Extracted text:
*-*-*

Key Takeaways
- A trustee’s duty of impartiality means that they should not place the interests of one beneficiary over another during their management or distribution of the trust.
- Concerns over impartiality often arise when trustees are forced to make decisions between current or future investments or when a beneficiary places pressure on a trustee to take actions that benefit them.
- Other aspects of a trustee’s duty during trust administration include a duty of loyalty, a duty of care, a duty of prudence, and a duty to manage assets responsibly.
- The trustee should balance the interests of all beneficiaries by treating all beneficiaries equitably and addressing conflicts carefully.
Introduction
A trustee plays a vital role in the administration of a trust, as it is their responsibility to distribute trust assets to beneficiaries in accordance with the wishes of the trust creator and in the best interests of all beneficiaries.
As a central part of the trust administration process, a trustee has a fiduciary duty to act in the best interests of the trust and the grantor. This duty encompasses multiple aspects, which include responsibly managing assets, remaining loyal to the interests of the trust and its beneficiaries, and remaining impartial and unbiased toward any beneficiaries throughout the entire process.
If a trustee fails to uphold their fiduciary duty, then they may jeopardize the wishes of the trust, its creator, and its beneficiaries, and they may face significant legal consequences. It’s essential that trustees understand their duty of impartiality so they can responsibly manage the trust, and that beneficiaries understand this duty so they know when to address issues.

*-*-*

In the text on a trustee's duty of impartiality, list the other aspects of a trustee's duty during trust administration named in the key takeaways. The material below comes from a separate source.

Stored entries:
*-*-*

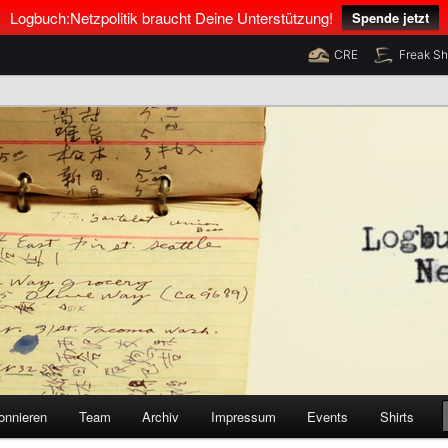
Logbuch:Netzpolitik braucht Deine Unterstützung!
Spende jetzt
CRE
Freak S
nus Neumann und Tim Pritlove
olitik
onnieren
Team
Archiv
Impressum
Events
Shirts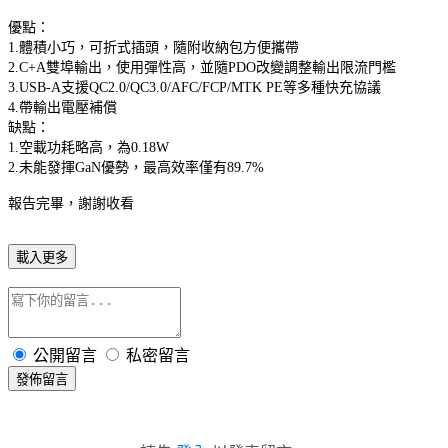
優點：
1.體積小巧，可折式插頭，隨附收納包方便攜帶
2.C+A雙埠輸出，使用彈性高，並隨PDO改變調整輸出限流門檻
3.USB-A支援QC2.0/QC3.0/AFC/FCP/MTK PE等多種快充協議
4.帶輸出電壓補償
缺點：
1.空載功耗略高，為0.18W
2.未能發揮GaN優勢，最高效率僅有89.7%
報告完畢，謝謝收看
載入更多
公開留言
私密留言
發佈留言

*-*-*

Task solution:
- duty of loyalty
- duty of care
- duty of prudence
- duty to manage assets responsibly